Leaving home for the first time is already fraught for a teenager. But for the non-binary narrator of Green Glass Ghosts, a young queer person who has fled Calgary for the supposedly more nourishing environment of Vancouver, being on their own is complicated by memories of abuse and religious intolerance, issues of identity, their need to blunt the hard edges of their reality and their difficulty trusting anyone—except perhaps Sam, their friend, who invites them into a new scene and a new life. At least, most of the life is new, but the protagonist brings with them not just their resilience and their guitar, but also their panic, their self-esteem issues and their method of coping via substance overuse.

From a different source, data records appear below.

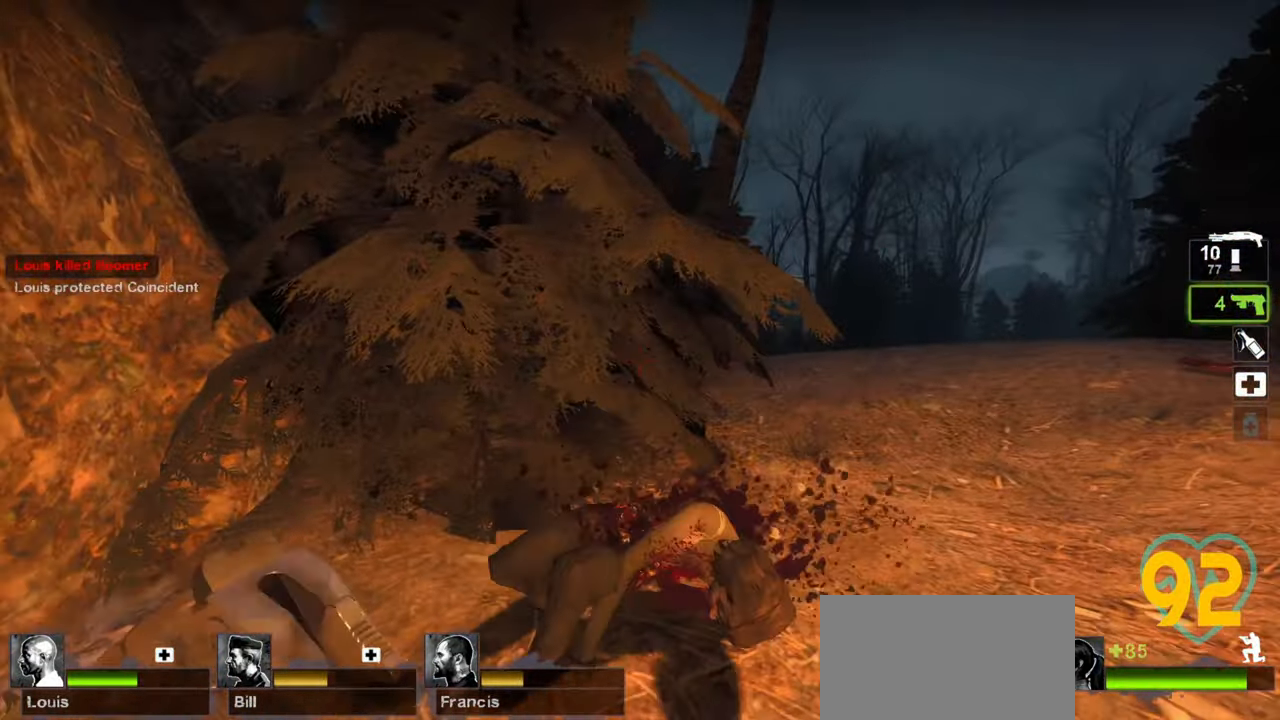
{"keys": ["d", "w"], "mouse": [], "mouse_move": "right", "events": [[150, "ctrl", "up"], [200, "w", "up"], [333, "mouse_wheel", "down"], [383, "mouse_wheel", "up"], [433, "w", "down"]]}
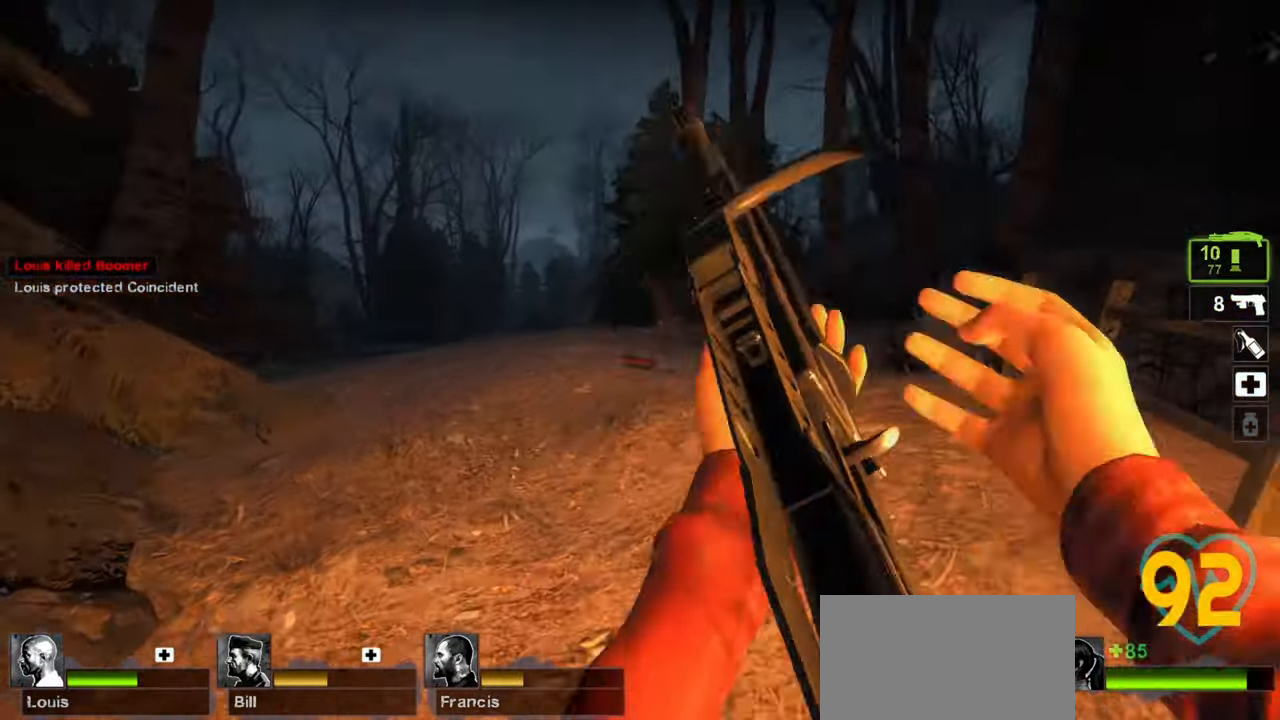
{"keys": ["d"], "mouse": [], "mouse_move": "left", "events": [[350, "w", "up"]]}
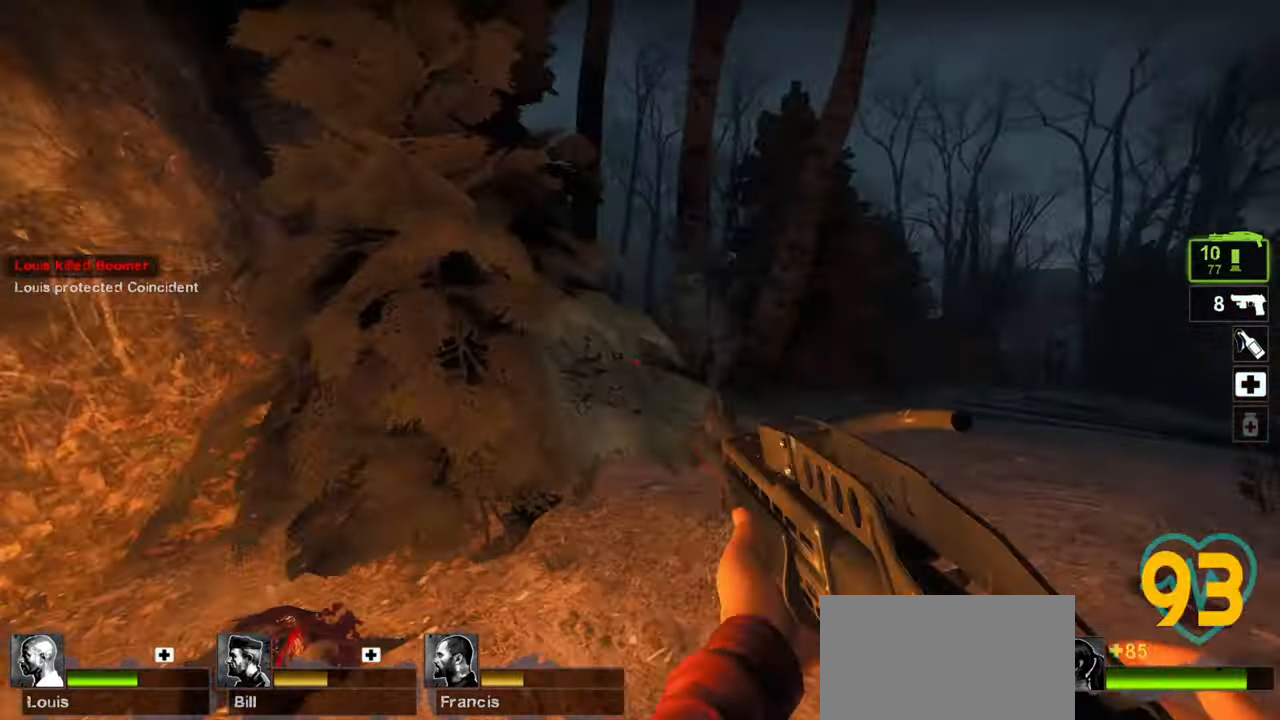
{"keys": ["d", "w"], "mouse": [], "mouse_move": "left", "events": [[133, "a", "down"], [133, "d", "up"], [317, "a", "up"], [367, "d", "down"], [500, "w", "down"]]}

Traditionally, a review would detail the struggles our narrator faces during their first months on the coast, but a plot reveal won’t give a sense of what’s unique about this book. Yes, Green Glass Ghosts is a coming-of-age YA novel, using the reassuring past tense to imply a sadder but wiser older person telling the story. Yes, this newly fledged kid is going to make mistakes, get in over their head, be unlucky in love, endanger themself emotionally and physically, make some stupid or seriously bad lifestyle decisions—that’s a given. But Rae Spoon puts their narrator’s life in the dizzying context of a community looking at gender and orientation in a contemporary way. For queer youth looking for themselves in books, this is a novel not stuck in past “becoming-queer” tropes. All the characters, not just the non-binary, are referred to with gender-neutral pronouns, and that alone is worth the price of admission, but that’s just Rae Spoon’s side hustle. The main event is the protagonist’s search for self-esteem, meaning and constancy among other youth who are forming their queer and gender identities, learning the shapes of new relationships, making each other’s mistakes and succeeding or failing in spectacular ways.
Physically it’s a lovely book, with Gem Hall’s illustrations providing an engaging visual dimension to Spoon’s spare, already evocative prose—“The condo towers looked like crowded teeth in a shark’s mouth.” The mostly short sentences accrete into a landscape of change, with the cues to read and understand chosen and performed genders all there to find, even as the neutral pronouns float the reader into new waters.
Spoon leads readers through the narrator’s mistakes and into an understanding of what has gone wrong and what they must do to heal. A YA book for all ages, Green Glass Ghosts will teach older queer people about the community of tomorrow, and will encourage and empower young people coming of age, whatever their gender, orientation or identification.
—Candas Jane Dorsey is a writer and artist in Edmonton.